** Opening EXERCISE MATERIALS block **

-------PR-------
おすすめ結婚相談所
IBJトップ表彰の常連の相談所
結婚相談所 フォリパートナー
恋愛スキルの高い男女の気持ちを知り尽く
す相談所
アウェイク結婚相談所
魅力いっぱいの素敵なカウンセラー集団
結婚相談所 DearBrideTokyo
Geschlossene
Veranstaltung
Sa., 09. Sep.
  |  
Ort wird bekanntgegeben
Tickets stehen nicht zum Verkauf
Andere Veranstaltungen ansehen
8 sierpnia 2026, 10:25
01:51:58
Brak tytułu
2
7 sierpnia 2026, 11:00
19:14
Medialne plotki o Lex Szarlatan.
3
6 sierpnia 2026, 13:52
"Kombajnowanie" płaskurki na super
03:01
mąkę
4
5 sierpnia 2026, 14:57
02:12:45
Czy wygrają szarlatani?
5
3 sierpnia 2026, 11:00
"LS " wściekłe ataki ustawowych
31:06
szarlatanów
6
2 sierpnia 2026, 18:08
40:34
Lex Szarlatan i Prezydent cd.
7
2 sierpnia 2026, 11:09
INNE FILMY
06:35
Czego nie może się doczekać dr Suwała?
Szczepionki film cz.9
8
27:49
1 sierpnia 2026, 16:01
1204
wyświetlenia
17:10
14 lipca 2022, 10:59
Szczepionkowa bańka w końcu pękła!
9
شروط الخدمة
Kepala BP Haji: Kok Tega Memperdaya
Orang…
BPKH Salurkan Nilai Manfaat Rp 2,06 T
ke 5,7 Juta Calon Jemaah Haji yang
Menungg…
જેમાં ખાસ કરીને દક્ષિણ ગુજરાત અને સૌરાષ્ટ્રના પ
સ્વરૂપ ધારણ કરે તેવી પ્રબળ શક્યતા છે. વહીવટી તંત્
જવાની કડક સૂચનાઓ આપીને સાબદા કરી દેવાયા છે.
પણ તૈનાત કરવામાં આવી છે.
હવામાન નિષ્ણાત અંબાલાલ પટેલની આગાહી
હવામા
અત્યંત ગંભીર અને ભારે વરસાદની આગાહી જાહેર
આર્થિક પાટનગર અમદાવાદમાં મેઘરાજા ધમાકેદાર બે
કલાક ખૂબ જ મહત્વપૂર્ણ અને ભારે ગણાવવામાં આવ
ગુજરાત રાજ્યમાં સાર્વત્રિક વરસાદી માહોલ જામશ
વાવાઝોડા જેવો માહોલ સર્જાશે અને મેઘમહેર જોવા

** Closing EXERCISE MATERIALS block **

**DIRECTIONS**
Reproduce the collected data in full, swapping "Tickets" for "Eintrittskarten" and keeping everything else identical.

**TASK RESPONSE**
-------PR-------
おすすめ結婚相談所
IBJトップ表彰の常連の相談所
結婚相談所 フォリパートナー
恋愛スキルの高い男女の気持ちを知り尽く
す相談所
アウェイク結婚相談所
魅力いっぱいの素敵なカウンセラー集団
結婚相談所 DearBrideTokyo
Geschlossene
Veranstaltung
Sa., 09. Sep.
  |  
Ort wird bekanntgegeben
Eintrittskarten stehen nicht zum Verkauf
Andere Veranstaltungen ansehen
8 sierpnia 2026, 10:25
01:51:58
Brak tytułu
2
7 sierpnia 2026, 11:00
19:14
Medialne plotki o Lex Szarlatan.
3
6 sierpnia 2026, 13:52
"Kombajnowanie" płaskurki na super
03:01
mąkę
4
5 sierpnia 2026, 14:57
02:12:45
Czy wygrają szarlatani?
5
3 sierpnia 2026, 11:00
"LS " wściekłe ataki ustawowych
31:06
szarlatanów
6
2 sierpnia 2026, 18:08
40:34
Lex Szarlatan i Prezydent cd.
7
2 sierpnia 2026, 11:09
INNE FILMY
06:35
Czego nie może się doczekać dr Suwała?
Szczepionki film cz.9
8
27:49
1 sierpnia 2026, 16:01
1204
wyświetlenia
17:10
14 lipca 2022, 10:59
Szczepionkowa bańka w końcu pękła!
9
شروط الخدمة
Kepala BP Haji: Kok Tega Memperdaya
Orang…
BPKH Salurkan Nilai Manfaat Rp 2,06 T
ke 5,7 Juta Calon Jemaah Haji yang
Menungg…
જેમાં ખાસ કરીને દક્ષિણ ગુજરાત અને સૌરાષ્ટ્રના પ
સ્વરૂપ ધારણ કરે તેવી પ્રબળ શક્યતા છે. વહીવટી તંત્
જવાની કડક સૂચનાઓ આપીને સાબદા કરી દેવાયા છે.
પણ તૈનાત કરવામાં આવી છે.
હવામાન નિષ્ણાત અંબાલાલ પટેલની આગાહી
હવામા
અત્યંત ગંભીર અને ભારે વરસાદની આગાહી જાહેર
આર્થિક પાટનગર અમદાવાદમાં મેઘરાજા ધમાકેદાર બે
કલાક ખૂબ જ મહત્વપૂર્ણ અને ભારે ગણાવવામાં આવ
ગુજરાત રાજ્યમાં સાર્વત્રિક વરસાદી માહોલ જામશ
વાવાઝોડા જેવો માહોલ સર્જાશે અને મેઘમહેર જોવા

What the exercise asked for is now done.